[[ Supplied material, beginning ]]

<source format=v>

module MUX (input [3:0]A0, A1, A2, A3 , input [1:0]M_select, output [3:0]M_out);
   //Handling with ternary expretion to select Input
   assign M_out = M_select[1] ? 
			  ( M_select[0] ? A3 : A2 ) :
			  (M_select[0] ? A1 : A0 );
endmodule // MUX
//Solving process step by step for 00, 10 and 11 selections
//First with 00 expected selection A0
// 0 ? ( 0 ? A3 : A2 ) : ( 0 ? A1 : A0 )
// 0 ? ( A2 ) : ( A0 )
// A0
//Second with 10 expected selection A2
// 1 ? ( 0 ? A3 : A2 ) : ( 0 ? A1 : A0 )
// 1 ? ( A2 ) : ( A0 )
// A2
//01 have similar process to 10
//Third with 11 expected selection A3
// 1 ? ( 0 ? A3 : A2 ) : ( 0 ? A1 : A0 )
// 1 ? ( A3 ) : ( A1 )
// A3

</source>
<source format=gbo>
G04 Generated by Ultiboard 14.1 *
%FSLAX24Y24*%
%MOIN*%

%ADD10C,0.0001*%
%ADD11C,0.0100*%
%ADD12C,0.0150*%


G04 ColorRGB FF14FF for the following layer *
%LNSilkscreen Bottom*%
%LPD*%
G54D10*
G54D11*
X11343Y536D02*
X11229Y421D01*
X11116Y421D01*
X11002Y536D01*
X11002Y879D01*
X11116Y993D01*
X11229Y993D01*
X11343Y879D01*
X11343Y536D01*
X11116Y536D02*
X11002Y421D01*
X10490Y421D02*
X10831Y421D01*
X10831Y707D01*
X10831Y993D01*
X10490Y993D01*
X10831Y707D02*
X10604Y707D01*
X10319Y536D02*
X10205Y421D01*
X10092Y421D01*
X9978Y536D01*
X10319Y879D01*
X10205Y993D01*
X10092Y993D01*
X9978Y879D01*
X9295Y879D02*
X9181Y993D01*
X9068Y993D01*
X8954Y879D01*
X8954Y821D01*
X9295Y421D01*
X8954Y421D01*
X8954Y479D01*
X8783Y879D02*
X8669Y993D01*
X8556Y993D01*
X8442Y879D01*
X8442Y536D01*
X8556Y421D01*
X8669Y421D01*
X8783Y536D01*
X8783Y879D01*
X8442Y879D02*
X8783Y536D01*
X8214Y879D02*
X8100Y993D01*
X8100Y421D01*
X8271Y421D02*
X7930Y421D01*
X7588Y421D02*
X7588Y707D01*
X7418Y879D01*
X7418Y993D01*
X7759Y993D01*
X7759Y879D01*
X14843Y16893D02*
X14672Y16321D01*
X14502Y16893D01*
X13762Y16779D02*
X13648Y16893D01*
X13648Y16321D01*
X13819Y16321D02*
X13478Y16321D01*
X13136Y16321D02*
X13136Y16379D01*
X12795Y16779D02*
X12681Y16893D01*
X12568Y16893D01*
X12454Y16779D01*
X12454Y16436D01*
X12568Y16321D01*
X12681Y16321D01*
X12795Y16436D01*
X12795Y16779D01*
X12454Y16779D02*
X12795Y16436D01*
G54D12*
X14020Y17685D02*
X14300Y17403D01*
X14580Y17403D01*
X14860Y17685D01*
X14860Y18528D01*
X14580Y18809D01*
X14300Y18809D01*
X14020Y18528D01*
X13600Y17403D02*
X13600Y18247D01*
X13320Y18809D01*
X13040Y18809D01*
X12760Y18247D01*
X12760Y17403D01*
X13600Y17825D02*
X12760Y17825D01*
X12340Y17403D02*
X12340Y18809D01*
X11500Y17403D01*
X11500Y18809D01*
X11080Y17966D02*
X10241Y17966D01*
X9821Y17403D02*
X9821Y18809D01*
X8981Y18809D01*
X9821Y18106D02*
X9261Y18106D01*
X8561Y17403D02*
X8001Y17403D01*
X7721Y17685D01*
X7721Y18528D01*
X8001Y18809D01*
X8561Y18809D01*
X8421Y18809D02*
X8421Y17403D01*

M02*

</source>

[[ Supplied material, end ]]
[[ Supplied material, beginning ]]

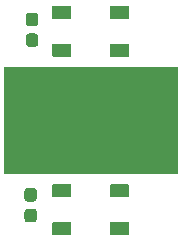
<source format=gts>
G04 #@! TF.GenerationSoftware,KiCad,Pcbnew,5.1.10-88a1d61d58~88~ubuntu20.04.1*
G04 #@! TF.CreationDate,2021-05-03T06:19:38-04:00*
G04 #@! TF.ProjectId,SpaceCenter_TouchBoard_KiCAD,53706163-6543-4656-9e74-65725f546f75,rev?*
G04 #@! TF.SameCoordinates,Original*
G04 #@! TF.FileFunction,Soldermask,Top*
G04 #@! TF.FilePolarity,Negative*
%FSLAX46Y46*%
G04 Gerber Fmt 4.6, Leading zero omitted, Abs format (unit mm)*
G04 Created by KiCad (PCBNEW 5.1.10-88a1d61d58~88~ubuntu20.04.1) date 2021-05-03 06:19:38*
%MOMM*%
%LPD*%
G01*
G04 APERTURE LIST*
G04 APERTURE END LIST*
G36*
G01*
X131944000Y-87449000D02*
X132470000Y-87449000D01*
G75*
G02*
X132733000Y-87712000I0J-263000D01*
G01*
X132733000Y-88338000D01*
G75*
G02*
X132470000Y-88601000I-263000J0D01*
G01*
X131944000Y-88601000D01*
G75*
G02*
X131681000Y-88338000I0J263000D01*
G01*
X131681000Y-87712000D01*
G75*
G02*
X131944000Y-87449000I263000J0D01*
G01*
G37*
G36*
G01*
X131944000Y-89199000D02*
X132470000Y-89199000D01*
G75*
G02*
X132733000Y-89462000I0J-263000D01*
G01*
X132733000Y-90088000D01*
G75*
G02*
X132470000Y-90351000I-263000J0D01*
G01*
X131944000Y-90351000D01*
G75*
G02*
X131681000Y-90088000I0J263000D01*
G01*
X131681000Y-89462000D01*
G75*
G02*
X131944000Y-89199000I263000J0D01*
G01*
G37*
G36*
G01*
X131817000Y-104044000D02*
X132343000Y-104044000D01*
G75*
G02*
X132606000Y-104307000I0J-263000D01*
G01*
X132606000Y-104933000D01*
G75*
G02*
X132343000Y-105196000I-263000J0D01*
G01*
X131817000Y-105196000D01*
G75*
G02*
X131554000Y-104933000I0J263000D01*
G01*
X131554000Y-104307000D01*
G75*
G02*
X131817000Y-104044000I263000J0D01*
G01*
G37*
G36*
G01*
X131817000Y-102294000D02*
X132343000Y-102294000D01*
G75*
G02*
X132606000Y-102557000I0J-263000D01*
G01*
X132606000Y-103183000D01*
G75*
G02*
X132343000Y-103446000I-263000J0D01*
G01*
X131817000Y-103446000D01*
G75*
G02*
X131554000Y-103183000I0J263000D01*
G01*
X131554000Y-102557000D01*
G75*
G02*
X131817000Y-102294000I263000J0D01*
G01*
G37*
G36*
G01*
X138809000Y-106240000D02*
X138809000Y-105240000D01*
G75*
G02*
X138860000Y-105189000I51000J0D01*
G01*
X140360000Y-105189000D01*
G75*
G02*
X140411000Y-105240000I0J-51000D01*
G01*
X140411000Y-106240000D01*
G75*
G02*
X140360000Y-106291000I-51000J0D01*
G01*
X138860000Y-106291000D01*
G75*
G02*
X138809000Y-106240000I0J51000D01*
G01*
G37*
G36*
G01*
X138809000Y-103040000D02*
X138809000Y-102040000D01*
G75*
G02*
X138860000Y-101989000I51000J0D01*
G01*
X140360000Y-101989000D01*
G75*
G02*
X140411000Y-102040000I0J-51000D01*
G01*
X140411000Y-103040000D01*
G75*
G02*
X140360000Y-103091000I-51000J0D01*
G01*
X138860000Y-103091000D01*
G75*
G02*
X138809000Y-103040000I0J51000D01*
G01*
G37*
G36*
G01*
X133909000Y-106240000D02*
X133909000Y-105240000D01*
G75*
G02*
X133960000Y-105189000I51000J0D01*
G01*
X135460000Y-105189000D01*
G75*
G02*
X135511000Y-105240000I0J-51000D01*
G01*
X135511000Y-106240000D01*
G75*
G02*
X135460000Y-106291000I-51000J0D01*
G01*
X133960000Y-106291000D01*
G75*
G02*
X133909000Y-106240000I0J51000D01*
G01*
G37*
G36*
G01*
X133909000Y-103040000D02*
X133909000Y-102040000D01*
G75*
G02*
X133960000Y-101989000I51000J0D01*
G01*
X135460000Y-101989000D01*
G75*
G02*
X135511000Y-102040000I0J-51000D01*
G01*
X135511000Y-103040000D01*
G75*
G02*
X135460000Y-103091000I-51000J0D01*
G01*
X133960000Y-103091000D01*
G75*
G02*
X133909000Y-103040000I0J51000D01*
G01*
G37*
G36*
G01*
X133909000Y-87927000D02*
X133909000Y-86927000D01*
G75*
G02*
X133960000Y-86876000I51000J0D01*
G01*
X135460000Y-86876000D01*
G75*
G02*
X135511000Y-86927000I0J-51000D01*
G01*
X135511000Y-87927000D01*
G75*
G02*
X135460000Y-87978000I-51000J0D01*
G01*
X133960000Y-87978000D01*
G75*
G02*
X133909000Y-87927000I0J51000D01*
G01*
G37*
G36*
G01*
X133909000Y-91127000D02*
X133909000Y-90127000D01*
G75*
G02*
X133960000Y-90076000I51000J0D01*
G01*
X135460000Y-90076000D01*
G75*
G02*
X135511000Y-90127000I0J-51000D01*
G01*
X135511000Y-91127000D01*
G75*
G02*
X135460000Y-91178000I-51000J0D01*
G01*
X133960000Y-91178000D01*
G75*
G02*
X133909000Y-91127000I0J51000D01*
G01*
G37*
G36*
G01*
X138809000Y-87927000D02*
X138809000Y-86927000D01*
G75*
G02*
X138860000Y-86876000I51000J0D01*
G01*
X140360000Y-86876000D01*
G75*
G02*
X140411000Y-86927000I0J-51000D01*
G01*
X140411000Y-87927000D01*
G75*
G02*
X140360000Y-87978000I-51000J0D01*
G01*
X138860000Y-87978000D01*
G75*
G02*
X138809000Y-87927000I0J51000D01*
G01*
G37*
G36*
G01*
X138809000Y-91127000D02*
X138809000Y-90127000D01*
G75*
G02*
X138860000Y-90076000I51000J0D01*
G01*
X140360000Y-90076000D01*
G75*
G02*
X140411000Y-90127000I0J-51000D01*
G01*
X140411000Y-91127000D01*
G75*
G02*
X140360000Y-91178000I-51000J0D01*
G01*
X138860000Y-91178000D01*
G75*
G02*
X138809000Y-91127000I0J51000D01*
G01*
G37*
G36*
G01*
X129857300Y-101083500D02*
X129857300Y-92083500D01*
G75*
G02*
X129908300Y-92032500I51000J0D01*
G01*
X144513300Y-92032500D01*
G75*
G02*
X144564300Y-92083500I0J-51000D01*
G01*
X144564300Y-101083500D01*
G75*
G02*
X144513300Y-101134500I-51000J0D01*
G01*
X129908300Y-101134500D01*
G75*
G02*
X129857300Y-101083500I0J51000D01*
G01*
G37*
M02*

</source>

[[ Supplied material, end ]]

### [Job]
Return the lines containing "with", taking each one from the listing.

### [Response to the exercise]
   //Handling with ternary expretion to select Input
//First with 00 expected selection A0
//Second with 10 expected selection A2
//Third with 11 expected selection A3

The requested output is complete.